Three new reports examine the five year-old Money Follows the Person (MFP) demonstration grant program, which was extended through 2016 under the new health reform law. Twenty-nine states and the District of Columbia participate in the program, which provides enhanced federal funding to states to transition Medicaid individuals living in institutions back to the community. Money Follows the Person: A 2010 Snapshot, drawing on a 2010 survey of state MFP programs by the KCMU, reports on the significant gains states have made in transitioning participants. A case study looks at Ohio’s MFP demonstration, known as HOME Choice, and a related paper offers short profiles of four Ohio residents who have benefitted from the program.

A new report, Medicaid Home and Community-Based Service Programs: Data Update, summarizes the key trends in expenditures and participation data for the three main Medicaid HCBS programs -- optional 1915© HCBS waivers, the mandatory home health benefit and the optional state plan personal care services benefit – as well as the policies shaping the administration of those programs. More than 2.8 million people were served by the programs in 2007, the most recent year for which such data is available, down slightly from peak enrollment in 2005. Overall spending on Medicaid HCBS rose to $42 billion that year and per person spending averaged $14,776. In 2009 all states, coping with the recession, used cost control measures, such as limits on service hours or expenditures.

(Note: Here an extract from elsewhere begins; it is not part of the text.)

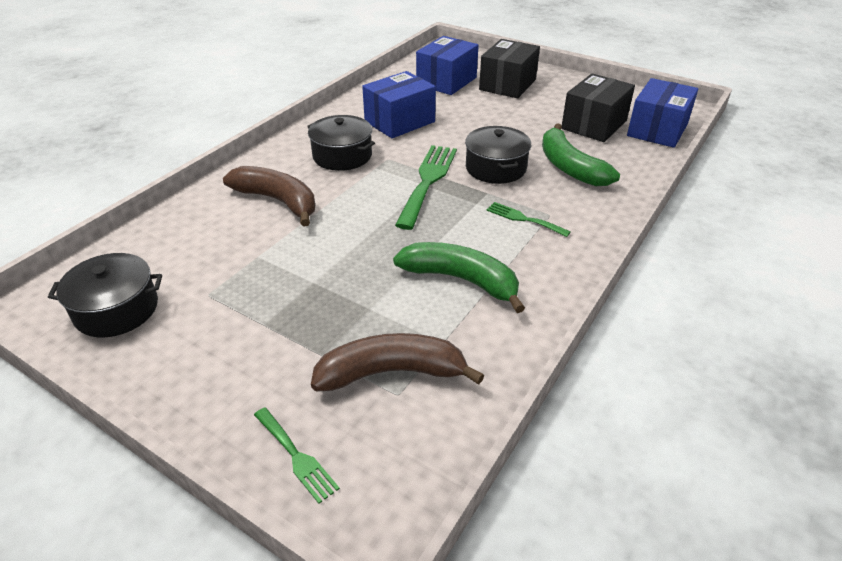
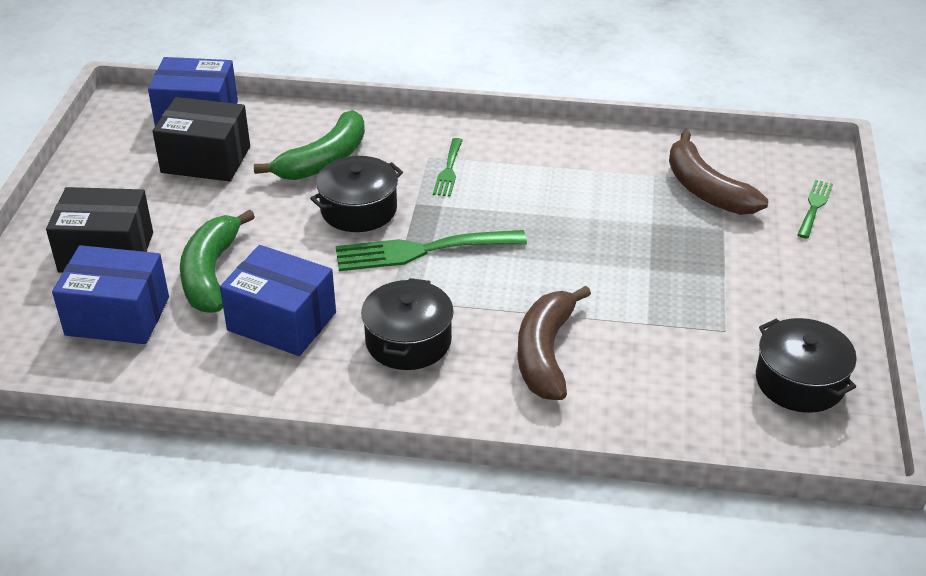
camera: 115 degrees left, 0 degrees up
green banana [393,242,525,313] -> green banana moved to [180,210,255,313]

Two issue briefs examine key ingredients in the drive toward more community-based long-term services and supports in the Medicaid program. One brief highlights two important operational elements that can affect access to such services in a state: efforts to provide accurate and timely information to consumers, and procedures to make Medicaid eligibility determinations efficiently. The other brief describes current case management efforts in states and activities and policies that can enhance states’ efforts to help consumers themselves manage the services and supports they need.

All of the materials were released during a public briefing in the Foundation’s Washington, D.C. offices that featured an expert panel following opening remarks on long-term services and supports by U.S. Secretary of Health and Human Services Kathleen Sebelius. Copies of the reports and an archived webcast of the briefing are available online.